Batch control makes chemical reactions easier to manage

Two Dutch researchers have developed a method for managing so-called batch productions. During a batch production, substances react in a reactor vessel according to a certain recipe to produce an end product. After the reaction the reactor is emptied and a new reaction with the same recipe is started.

Chemist Eric van Sprang and chemical engineer Henk-Jan Ramaker have developed a control method that also takes the relationship between various process parameters into account. The current methods of process control monitor all of the parameters during the reaction, such as pressure and temperature, separately. As a result of this the control process costs a lot of time and not all of the process disruptions are clearly visible.

Batch control is important for safety, the environment and product quality. The quality of the product made in a batch process depends on the various parameters involved in the chemical reaction. However, these parameters are never the same for all batches.

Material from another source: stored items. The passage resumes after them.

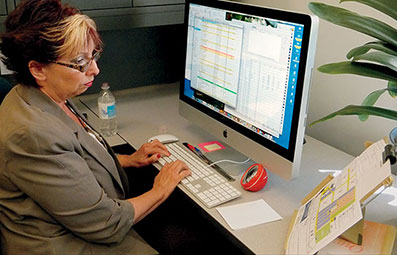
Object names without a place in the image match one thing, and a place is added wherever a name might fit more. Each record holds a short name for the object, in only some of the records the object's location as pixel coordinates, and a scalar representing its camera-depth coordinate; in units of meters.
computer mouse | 1.72
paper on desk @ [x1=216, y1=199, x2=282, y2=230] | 1.28
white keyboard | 1.37
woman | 1.19
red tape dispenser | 1.41
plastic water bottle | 1.81
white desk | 1.24
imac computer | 1.26
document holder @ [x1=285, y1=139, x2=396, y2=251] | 1.03
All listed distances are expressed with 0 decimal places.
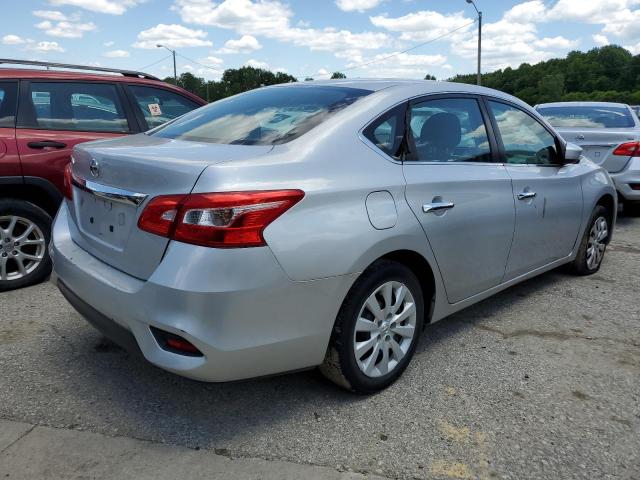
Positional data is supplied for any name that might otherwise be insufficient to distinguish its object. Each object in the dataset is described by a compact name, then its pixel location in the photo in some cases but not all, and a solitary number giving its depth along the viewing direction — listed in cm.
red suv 422
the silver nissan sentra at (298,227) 221
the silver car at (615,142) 700
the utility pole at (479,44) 2773
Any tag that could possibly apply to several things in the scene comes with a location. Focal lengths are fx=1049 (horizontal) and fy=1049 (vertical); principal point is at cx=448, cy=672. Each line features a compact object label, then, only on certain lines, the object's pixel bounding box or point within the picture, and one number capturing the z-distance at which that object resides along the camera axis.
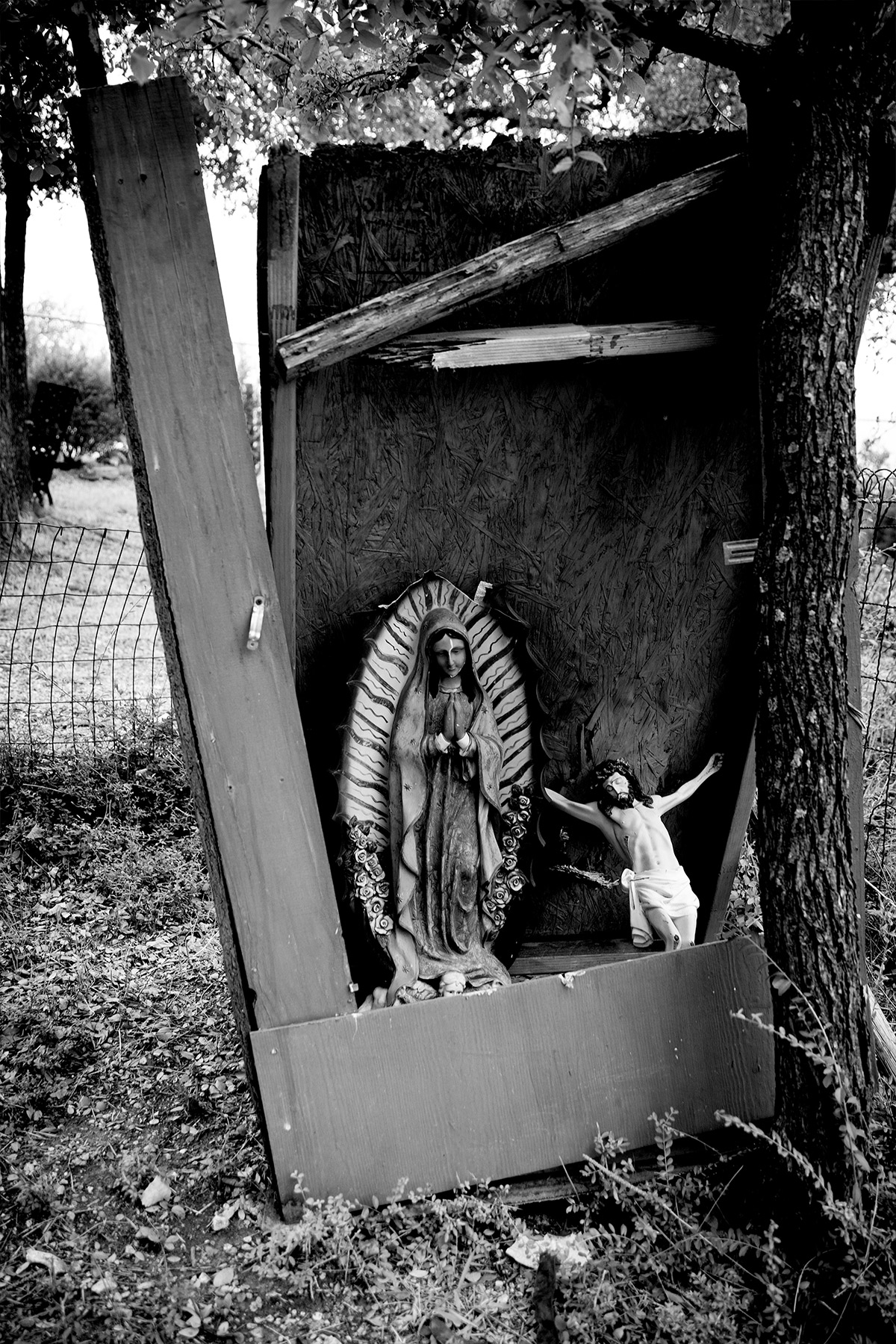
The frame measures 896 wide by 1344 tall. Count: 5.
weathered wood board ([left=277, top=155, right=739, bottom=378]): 3.64
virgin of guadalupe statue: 4.09
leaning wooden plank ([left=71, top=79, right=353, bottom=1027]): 3.44
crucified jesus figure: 4.24
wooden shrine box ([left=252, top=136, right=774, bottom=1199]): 3.54
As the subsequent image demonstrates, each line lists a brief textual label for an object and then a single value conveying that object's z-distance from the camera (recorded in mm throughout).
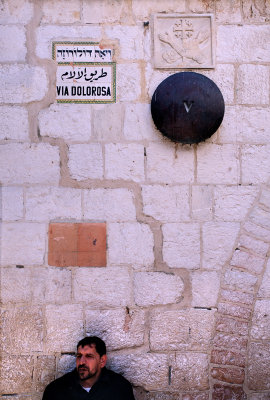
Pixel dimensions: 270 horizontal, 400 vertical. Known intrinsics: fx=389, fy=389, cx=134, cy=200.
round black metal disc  2721
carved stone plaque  2857
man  2510
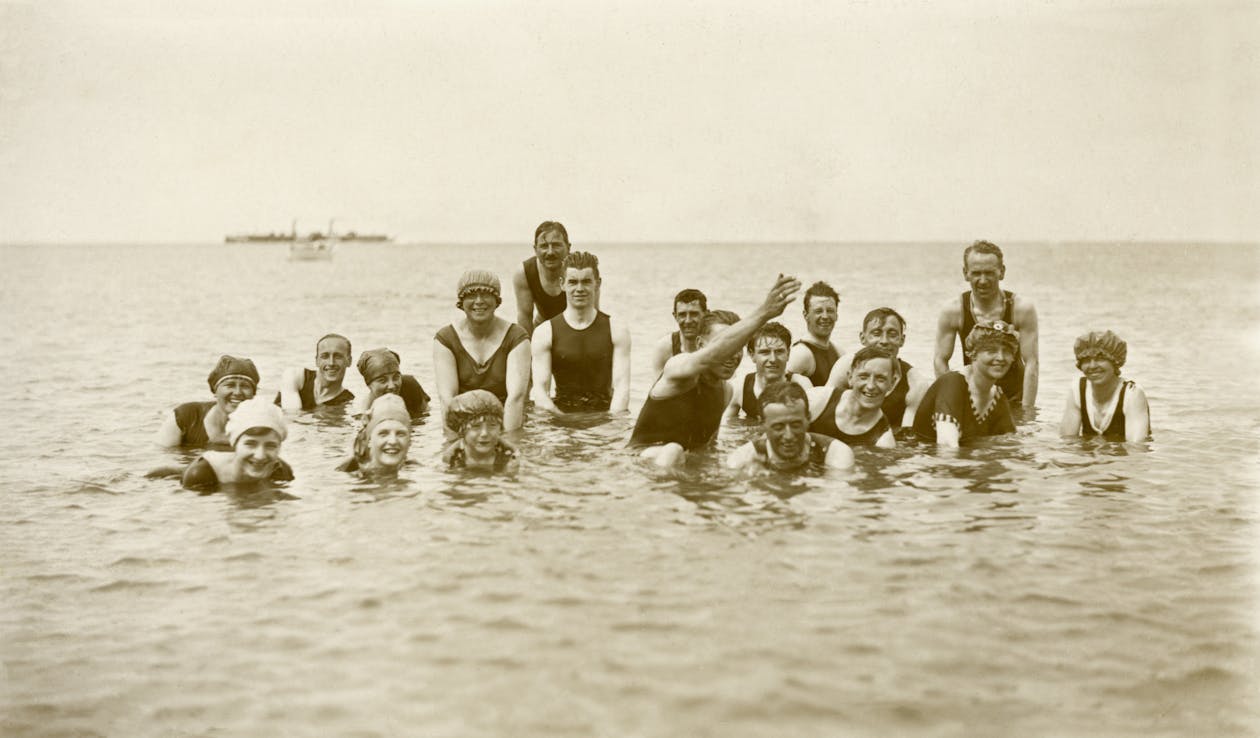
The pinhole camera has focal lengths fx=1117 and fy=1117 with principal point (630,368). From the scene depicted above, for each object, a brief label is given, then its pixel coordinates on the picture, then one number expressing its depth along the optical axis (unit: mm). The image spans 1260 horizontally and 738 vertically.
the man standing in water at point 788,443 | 9086
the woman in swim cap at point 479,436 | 9469
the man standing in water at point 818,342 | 11953
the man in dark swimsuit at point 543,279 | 13156
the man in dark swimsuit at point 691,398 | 9297
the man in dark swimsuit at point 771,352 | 10289
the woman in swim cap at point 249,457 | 8930
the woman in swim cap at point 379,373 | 11430
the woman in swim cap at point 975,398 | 10562
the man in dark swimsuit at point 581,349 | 12594
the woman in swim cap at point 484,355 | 11586
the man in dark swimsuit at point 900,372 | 10570
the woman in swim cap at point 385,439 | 9555
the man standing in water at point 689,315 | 11422
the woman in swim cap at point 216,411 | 10969
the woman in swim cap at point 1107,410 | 11477
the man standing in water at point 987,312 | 12492
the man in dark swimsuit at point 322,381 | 13109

The researchers made a model to predict how large the variations can be without endangering the quality of the product. They first of all collected the process parameters from more than thirty batches and then described the process variation with the help of a model. Finally, they used this model to make two control cards that an operator can use to control the process. If the process parameters of the reaction remain within the control limits, the process is proceeding as intended. If that is not the case, there is a process disruption.

Traditionally factories control a chemical process by monitoring several parameters such as pressure and temperature. These are measured by sensors in the reactor. The outcome of each separate measurement is noted on a so-called univariate control chart. Therefore several charts are needed to monitor several variables and this means that the relationships between different parameters are ignored. For example, if the pressure in the reactor vessel increases, the temperature often rises as well. However, if this relationship no longer holds due to a process disruption, univariate control charts might not detect this.

However, the new method from Sprang and Ramaker takes the relationships between process parameters into account. With this method the process operator in the control room only needs to monitor two control cards. The early and reliable detection of process disruptions leads to indirect cost savings on the process. Therefore it is essential to choose as good a model as possible in combination with the correct statistics.

The research was funded by the Netherlands Organisation for Scientific Research.